Electric cars make more sense in cities. Unless you’ve got a Volt-style range-extender onboard, range anxiety is your ever-present copilot when driving long distances. Shorter commutes just make more sense when you’re driving all-electric. One other feature of city living (and driving) is parking meters. Here in Los Angeles, they’re everywhere. Not only that, but they’re now (mostly) digital, meaning that in order to park and pay the dollar-an-hour fee, you shove in your credit or debit card. What if those same parking spots had charging plates buried in the asphalt, and the city charged you an extra buck per hour? Put another way, what if the city was able to easily charge $1 for $0.25 worth of electricity? You’re already getting ripped off by the parking meter – what’s the difference at that point?
As you’ve probably heard, throngs of American cities are broke. In order to combat that, some have been selling off (or leasing out) the rights to their parking. Chicago, Pittsburgh, and Indianapolis have done it. New York is considering doing the same. So are Baltimore, New Haven, and Los Angeles, to name just a few cities. But according to a good number of pundits, selling out your city’s “renewable parking revenue resource” is a lousy, terrible idea. So here’s a money-making one: turn every parking spot in the city into an induction charging space. Not just street parking, but garages, structures, and lots. Make it so that drivers can either quickly pay with their credit card, or purchase monthly/yearly subscriptions that are handled wirelessly. Instead of just sitting there at the mall doing nothing, cars can generate profits.

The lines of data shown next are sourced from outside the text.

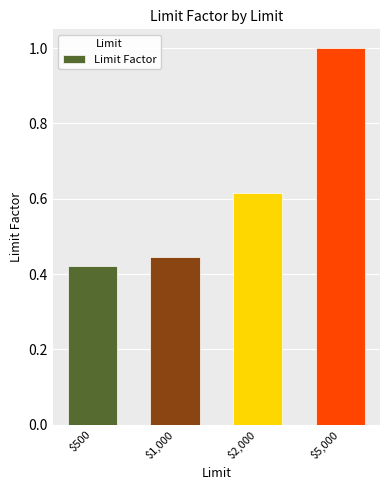

Which category has the lowest value across all series?

$500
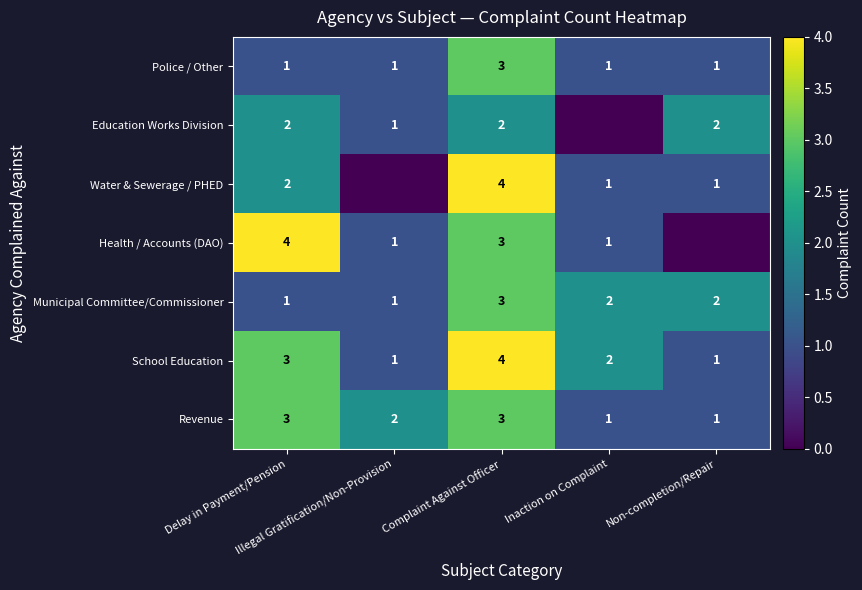

What is the difference between the highest and lowest values at Delay in Payment/Pension?

3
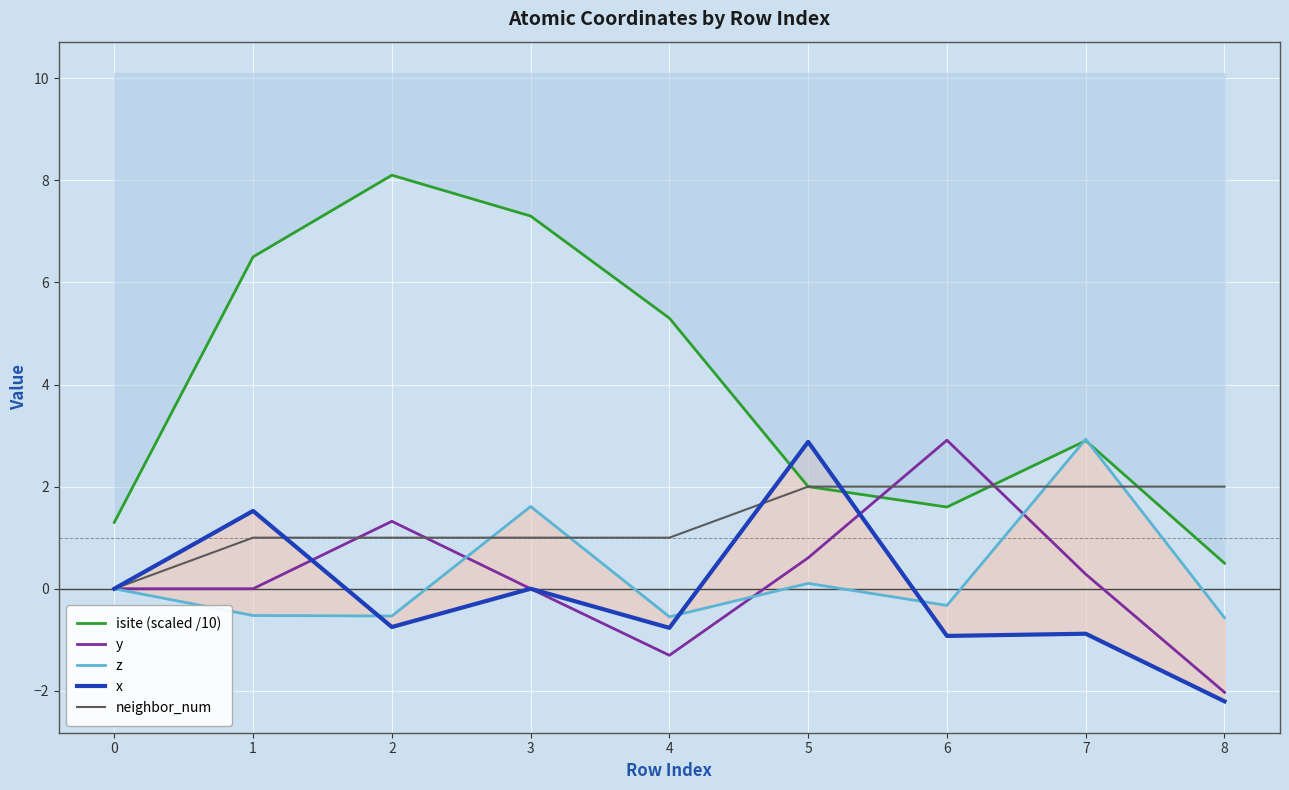

What is the average value of the neighbor_num series?

1.3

I’m not just pipe-dreaming here (well OK, fine, maybe just a little). Several OEMs are peeking into wireless electricity: GM, Toyota, BMW and Nissan to name some biggies. Moreover, Nissan’s actually investigating the possibility of an inductive highway. Essentially, there would be strips in the ground and your electric car could just zip along, sucking power from the ground as it goes. Talk about cool and cost-prohibitive technology! Still, while fully electric highways might be beyond the realm of what’s possible, inductive parking clearly isn’t.
San Francisco just installed SFPark, a parking system that “uses sensors in parking spots to detect when they’re occupied.” So the ability to modify a city’s parking infrastructure with electronic doodads is there; doing so just a matter of will. The good news? There’s money to be made here, and if there’s one thing American entrepreneurs love and crave, it’s brand-new revenue streams. All signs point to electrification of the automobile becoming a reality, and soon. One impediment is of course our crummy infrastructure and crumbling power grid. When faced with the choice between chicken and egg, it’s best to assume they both live on a field of dreams. Build it and they will park. And charge.